New to this dispute, Open Co has other lines in its portfolio. The company’s flagship are personal loans, with credit from R$ 1,000 to R$ 50,000, in up to 36 installments and with personalized rates from 1.9% per month. Fintech sees, however, an important role for BNPL in this scope.
“There are several journeys in which we can have a point of contact with a customer, but the moment of financing the consumption of a good is a very positive moment in the consumer’s life”, says Reiss. “So, BNPL is a gateway to our ecosystem that we are going to encourage.”
Open Co has already served more than 7 million customers and accumulates a volume of more than R$ 3 billion in loans granted.
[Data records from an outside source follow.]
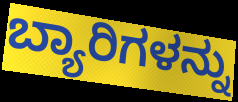
ಬ್ಯಾರಿಗಳನ್ನುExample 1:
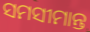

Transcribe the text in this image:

ସମସୀମାନ୍ତ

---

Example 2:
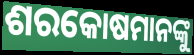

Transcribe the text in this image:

ଶରକୋଷମାନଙ୍କୁ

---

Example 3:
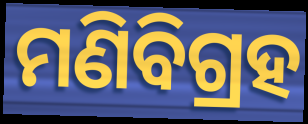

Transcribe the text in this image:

ମଣିବିଗ୍ରହ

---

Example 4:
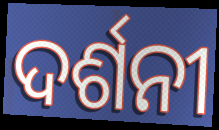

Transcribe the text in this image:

ଦର୍ଶନୀ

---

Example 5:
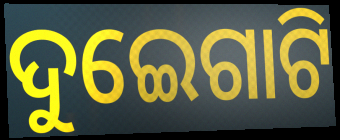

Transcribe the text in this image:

ଦୁଇେଗାଟି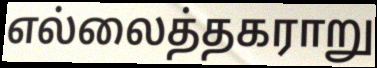
எல்லைத்தகராறு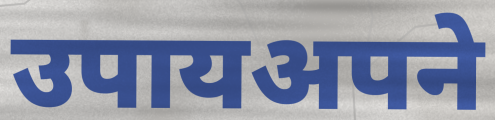
उपायअपनेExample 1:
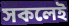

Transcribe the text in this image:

সকলেই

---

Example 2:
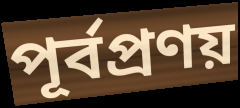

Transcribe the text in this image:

পূর্বপ্রণয়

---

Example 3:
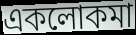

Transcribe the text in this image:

একলোকমা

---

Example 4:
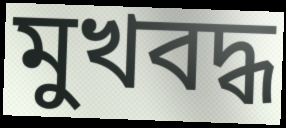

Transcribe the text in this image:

মুখবদ্ধ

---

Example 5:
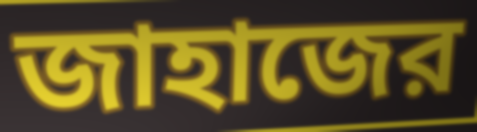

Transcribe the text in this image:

জাহাজেরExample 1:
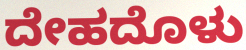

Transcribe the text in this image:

ದೇಹದೊಳು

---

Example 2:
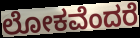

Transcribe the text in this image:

ಲೋಕವೆಂದರೆ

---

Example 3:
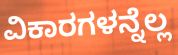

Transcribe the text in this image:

ವಿಕಾರಗಳನ್ನೆಲ್ಲ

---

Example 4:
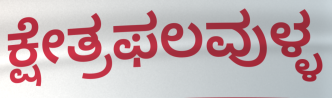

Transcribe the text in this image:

ಕ್ಷೇತ್ರಫಲವುಳ್ಳ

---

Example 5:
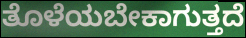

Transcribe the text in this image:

ತೊಳೆಯಬೇಕಾಗುತ್ತದೆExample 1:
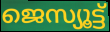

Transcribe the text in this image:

ജെസ്യൂട്ട്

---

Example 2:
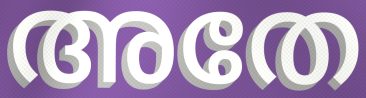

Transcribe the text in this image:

അതേ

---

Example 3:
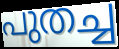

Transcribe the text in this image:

പുതച്ച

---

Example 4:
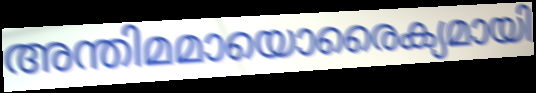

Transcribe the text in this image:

അന്തിമമായൊരൈക്യമായി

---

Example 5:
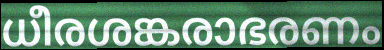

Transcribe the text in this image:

ധീരശങ്കരാഭരണം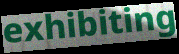
exhibitingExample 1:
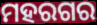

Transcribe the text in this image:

ମହରଗର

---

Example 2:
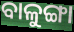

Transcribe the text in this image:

ବାଳୁଙ୍ଗା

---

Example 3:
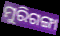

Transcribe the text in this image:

ମୁରିଗଙ୍ଗା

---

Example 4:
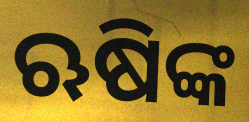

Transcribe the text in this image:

ଋଷିଙ୍କ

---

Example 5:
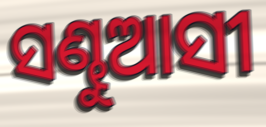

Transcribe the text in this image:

ସଣ୍ଢୁଆସୀ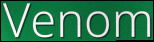
Venom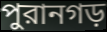
পুরানগড়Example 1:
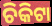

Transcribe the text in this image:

ଚିକିଟା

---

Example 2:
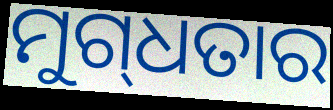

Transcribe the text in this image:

ମୁଗ୍‍ଧତାର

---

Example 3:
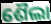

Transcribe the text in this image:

ଶୈଲା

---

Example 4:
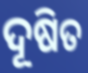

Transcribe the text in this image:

ଦୂଷିତ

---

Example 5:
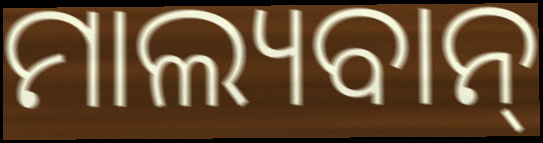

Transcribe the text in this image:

ମାଲ୍ୟବାନ୍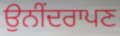
ਉਨੀਂਦਰਾਪਣ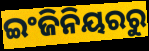
ଇଂଜିନିୟରରୁ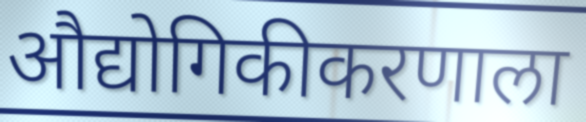
औद्योगिकीकरणालाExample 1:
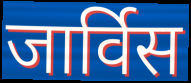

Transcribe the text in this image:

जार्विस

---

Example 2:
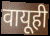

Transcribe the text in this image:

वायूही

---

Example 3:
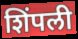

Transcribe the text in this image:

शिंपली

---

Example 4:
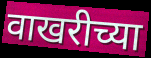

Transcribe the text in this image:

वाखरीच्या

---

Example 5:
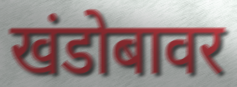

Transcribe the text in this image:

खंडोबावर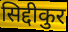
सिद्दीकुर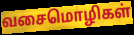
வசைமொழிகள்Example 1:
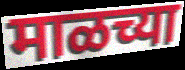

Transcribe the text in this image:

माळच्या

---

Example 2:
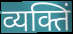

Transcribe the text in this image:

व्यक्तिं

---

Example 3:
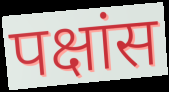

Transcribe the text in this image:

पक्षांस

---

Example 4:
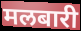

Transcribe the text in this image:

मलबारी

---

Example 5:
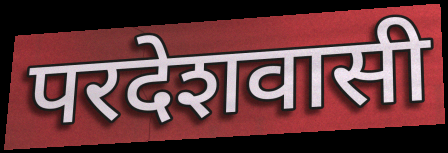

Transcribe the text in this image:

परदेशवासी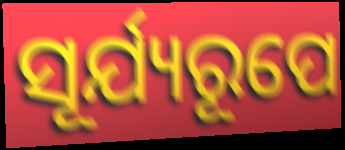
ସୂର୍ଯ୍ୟରୂପେ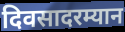
दिवसादरम्यान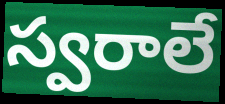
స్వరాలే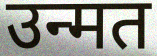
उन्मतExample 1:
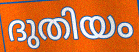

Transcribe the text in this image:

ദുതിയം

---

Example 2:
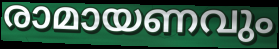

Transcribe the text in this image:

രാമായണവും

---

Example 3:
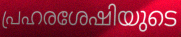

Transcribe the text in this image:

പ്രഹരശേഷിയുടെ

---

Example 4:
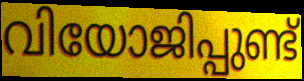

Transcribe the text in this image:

വിയോജിപ്പുണ്ട്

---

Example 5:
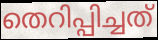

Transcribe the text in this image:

തെറിപ്പിച്ചത്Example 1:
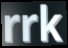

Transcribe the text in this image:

rrk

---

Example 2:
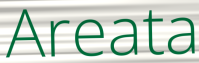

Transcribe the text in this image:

Areata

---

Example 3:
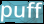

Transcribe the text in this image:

puff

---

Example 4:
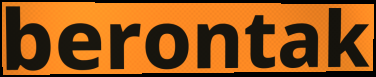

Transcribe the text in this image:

berontak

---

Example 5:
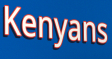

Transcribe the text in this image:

Kenyans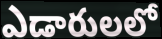
ఎడారులలోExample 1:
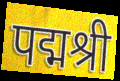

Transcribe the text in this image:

पद्मश्री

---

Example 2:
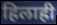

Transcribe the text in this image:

हिलाही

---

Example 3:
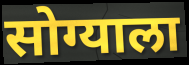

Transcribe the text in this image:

सोग्याला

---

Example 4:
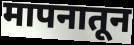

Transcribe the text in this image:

मापनातून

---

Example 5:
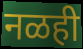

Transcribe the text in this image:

नळही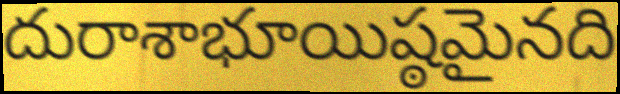
దురాశాభూయిష్ఠమైనది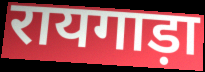
रायगाड़ा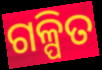
ଗଳ୍ପିତ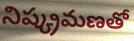
నిష్క్రమణతో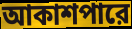
আকাশপারেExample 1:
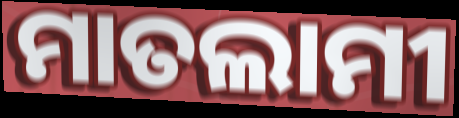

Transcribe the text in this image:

To continue financing these operations, the most recent funding, carried out in November, involved a Credit Rights Investment Fund (FIDC) of R$ 200 million.
Open Co has already served more than 7 million customers and accumulates a volume of more than R$ 3 billion in loans granted
Before, the company had already raised an FIDC of R$ 1.5 billion, in April 2021. Despite this volume of resources, in 2022, the company’s plans were affected by the macroeconomic scenario, the increase in the cost of capital, the high interest rates and, consequently, default.
While not disclosing default levels in Open Co’s portfolio, Reiss notes that they are worse than the operation’s historical averages, but still performing “better than the market average”.
“Different from what we had planned, we chose to grow our credit portfolio less this year”, he says. “Thus, we decided to look more inwards and continue investing in the team, technology, products and channels.”
This strategy was supported by a BRL 600 million contribution, led by Softbank and raised in December 2021. Now, after closing its first acquisition, the company does not rule out adding new pieces to its M&As track.
“We don’t have a deliberate, grandiose plan for inorganic expansion. Our focus is on building our experiences in-house,” says Reiss. “But we’ve had a lot of conversations, and if someone is doing something we want, ahead of us or in a different way, we’re going to look at the opportunity.”